#### SOURCE INFORMATION
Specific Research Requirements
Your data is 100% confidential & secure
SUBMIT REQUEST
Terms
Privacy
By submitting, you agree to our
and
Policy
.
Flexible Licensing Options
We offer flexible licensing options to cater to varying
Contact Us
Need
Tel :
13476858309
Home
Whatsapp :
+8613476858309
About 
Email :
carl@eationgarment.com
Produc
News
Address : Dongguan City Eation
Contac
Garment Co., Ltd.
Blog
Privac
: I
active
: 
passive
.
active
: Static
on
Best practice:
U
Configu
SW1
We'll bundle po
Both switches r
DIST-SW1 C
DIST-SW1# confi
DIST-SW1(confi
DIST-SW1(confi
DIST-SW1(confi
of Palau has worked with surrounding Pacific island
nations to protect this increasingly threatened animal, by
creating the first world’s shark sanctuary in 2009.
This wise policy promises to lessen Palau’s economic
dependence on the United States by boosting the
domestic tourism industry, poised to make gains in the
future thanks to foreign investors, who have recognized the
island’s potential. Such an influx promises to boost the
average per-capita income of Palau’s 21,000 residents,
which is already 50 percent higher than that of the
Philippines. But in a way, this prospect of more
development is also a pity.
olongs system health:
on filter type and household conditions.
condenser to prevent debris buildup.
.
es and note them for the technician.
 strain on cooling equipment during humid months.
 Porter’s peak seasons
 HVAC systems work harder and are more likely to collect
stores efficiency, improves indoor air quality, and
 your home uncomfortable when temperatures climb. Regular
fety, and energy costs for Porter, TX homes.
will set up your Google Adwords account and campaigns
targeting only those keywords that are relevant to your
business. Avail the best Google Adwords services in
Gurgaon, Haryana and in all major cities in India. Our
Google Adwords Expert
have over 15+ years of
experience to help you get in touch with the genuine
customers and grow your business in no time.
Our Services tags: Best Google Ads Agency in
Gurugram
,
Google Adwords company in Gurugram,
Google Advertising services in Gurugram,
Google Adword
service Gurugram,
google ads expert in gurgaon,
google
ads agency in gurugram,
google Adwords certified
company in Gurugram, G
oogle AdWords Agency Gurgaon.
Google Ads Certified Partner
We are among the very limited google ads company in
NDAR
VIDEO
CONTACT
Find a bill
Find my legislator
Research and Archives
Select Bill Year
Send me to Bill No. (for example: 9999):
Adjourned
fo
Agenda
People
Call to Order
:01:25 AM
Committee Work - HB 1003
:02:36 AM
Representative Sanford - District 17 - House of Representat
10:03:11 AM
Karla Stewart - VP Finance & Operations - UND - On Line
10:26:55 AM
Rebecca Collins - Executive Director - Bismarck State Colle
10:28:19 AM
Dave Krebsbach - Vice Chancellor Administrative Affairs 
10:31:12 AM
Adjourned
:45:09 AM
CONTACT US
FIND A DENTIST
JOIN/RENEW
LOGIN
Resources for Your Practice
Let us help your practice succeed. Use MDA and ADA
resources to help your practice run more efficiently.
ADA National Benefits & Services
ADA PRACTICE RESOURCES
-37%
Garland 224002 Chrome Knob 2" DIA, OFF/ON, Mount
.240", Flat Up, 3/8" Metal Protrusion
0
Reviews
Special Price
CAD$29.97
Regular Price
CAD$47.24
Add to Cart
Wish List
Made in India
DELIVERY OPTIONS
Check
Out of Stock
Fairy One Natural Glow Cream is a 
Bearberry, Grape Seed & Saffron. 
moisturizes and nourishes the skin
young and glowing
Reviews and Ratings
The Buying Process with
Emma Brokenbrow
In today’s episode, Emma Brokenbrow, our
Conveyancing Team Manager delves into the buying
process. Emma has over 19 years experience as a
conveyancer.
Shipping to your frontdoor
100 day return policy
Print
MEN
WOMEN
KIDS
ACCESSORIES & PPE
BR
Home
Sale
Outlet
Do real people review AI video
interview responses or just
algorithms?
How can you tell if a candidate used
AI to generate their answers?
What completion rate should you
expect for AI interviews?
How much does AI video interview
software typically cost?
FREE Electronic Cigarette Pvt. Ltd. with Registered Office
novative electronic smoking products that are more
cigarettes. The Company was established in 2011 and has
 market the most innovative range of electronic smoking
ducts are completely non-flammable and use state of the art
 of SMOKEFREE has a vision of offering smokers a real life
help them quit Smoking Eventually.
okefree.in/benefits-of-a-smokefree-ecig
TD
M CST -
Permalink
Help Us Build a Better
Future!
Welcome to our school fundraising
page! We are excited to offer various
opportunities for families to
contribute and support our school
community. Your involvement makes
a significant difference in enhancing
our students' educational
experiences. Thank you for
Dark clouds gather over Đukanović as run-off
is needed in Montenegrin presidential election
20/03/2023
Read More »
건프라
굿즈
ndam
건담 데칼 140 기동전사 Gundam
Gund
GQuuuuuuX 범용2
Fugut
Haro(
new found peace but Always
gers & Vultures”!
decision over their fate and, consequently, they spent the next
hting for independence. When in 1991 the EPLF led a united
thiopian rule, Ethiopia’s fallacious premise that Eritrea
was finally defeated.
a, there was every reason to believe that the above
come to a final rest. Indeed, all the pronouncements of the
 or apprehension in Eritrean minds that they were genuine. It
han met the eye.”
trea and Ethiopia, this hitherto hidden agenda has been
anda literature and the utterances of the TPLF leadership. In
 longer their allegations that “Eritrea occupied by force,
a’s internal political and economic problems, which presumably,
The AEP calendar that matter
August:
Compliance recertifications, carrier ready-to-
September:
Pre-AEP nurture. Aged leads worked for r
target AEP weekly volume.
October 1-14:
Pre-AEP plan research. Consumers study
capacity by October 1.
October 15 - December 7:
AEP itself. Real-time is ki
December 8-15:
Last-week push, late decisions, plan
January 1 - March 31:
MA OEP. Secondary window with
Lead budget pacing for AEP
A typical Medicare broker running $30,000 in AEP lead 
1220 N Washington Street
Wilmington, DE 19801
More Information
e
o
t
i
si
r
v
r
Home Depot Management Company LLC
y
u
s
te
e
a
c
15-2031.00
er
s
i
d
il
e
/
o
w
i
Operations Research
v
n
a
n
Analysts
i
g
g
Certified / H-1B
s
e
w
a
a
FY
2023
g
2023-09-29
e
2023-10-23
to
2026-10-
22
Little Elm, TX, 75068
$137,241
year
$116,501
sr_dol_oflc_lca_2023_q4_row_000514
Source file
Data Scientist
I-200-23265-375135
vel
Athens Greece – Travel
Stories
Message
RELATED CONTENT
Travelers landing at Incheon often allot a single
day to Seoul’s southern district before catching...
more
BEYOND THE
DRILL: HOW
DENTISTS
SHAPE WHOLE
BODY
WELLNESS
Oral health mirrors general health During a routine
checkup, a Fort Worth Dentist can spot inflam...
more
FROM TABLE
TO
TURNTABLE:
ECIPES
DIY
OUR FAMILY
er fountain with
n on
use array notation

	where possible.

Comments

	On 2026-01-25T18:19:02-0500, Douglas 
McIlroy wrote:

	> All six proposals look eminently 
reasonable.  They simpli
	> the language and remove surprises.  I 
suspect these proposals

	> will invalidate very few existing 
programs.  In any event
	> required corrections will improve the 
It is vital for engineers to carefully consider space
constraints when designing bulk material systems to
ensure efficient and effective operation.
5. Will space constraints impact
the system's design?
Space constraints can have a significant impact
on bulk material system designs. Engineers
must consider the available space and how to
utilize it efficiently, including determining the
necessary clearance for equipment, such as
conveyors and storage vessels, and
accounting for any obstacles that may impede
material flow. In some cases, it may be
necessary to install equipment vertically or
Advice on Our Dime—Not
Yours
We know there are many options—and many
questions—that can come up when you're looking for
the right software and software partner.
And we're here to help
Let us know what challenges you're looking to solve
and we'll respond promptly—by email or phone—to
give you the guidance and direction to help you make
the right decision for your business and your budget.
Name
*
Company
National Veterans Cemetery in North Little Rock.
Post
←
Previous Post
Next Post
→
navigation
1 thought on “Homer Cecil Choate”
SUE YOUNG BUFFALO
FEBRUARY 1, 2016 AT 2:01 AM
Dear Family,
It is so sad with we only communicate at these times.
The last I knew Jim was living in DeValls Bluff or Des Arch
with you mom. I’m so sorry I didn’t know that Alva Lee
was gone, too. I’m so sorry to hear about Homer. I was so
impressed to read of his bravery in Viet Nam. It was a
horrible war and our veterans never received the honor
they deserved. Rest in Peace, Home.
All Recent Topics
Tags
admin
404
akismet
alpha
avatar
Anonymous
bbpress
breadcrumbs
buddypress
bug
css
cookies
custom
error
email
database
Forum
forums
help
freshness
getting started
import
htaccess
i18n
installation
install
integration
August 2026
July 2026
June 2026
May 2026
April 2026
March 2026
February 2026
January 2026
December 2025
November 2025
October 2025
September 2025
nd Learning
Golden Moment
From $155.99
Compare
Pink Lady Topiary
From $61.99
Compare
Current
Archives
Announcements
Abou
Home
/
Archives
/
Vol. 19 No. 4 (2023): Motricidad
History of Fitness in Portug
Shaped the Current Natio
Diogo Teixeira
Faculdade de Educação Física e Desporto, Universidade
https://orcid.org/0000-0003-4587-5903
########
• [WHAT IS EXPECTED]: Output the lines above exactly, but only those between the line holding "Regular Price" and the line holding "In today’s episode, Emma Brokenbrow, our", inclusive.

• [EXERCISE ANSWER]:
Regular Price
CAD$47.24
Add to Cart
Wish List
Made in India
DELIVERY OPTIONS
Check
Out of Stock
Fairy One Natural Glow Cream is a 
Bearberry, Grape Seed & Saffron. 
moisturizes and nourishes the skin
young and glowing
Reviews and Ratings
The Buying Process with
Emma Brokenbrow
In today’s episode, Emma Brokenbrow, our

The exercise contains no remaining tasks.